Progressivement, une séparation s’installe. D’un côté, la direction, qui accumule responsabilités et pression. De l’autre, les salariés, qui peuvent avoir le sentiment que certaines décisions leur échappent. Même avec les meilleures intentions du monde, ce fossé finit presque toujours par apparaître.
Bien-sûr, tout cela s’applique aussi aux entreprises orientées produit, lorsqu’elles grossissent, mais comme dit au début, l’augmentation de leur taille n’est pas intrinsèquement corrélée à leur développement économique.
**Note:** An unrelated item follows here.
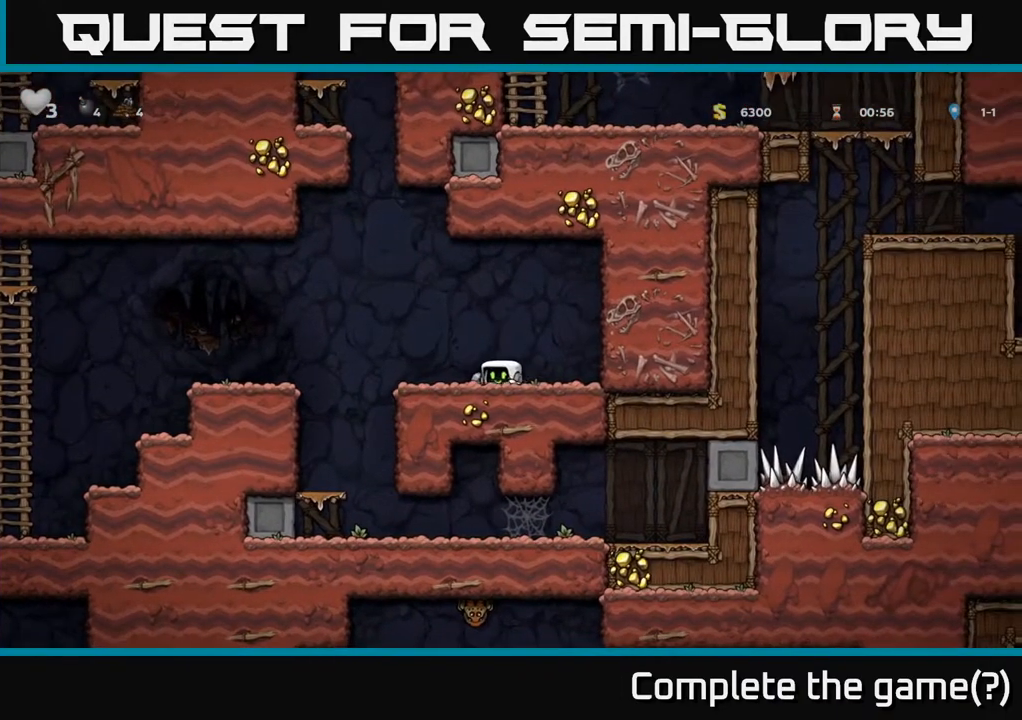
{"buttons": ["DPAD_LEFT"], "left_stick": "center", "right_stick": "center", "events": [[100, "DPAD_DOWN", "down"], [117, "DPAD_LEFT", "up"], [150, "DPAD_RIGHT", "down"], [183, "X", "down"], [267, "DPAD_RIGHT", "up"], [267, "X", "up"], [450, "DPAD_DOWN", "up"], [467, "DPAD_LEFT", "down"]]}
L’échec des projets au forfait
Les projets au forfait occupent une place particulière dans les sociétés de service. Ce sont des projets pour lesquels une estimation précise est faite, avec une obligation de résultat pour l’entreprise. Ce sont aussi, paradoxalement, souvent les projets les plus intéressants pour les développeurs : plus de liberté, plus de responsabilités, plus d’apprentissage.
Mais le risque est élevé. Estimer correctement un projet logiciel est notoirement difficile. Après quelques projets qui dépassent largement les estimations initiales, et en cumulant cette pression avec la charge organisationnelle et humaine évoquée plus haut, beaucoup de sociétés finissent par éviter le forfait.
Reste alors une alternative dominante : la régie
La régie consiste à placer des développeurs chez des clients, souvent pour des durées longues. D’un point de vue purement économique, c’est un modèle rassurant pour une société de service : le risque est faible, la facturation est simple, et la visibilité sur le chiffre d’affaires est bien meilleure que sur des projets au forfait. Comment ne pas vouloir d’une solution qui vous offre une visiblité à plus de 3 mois sur votre business ?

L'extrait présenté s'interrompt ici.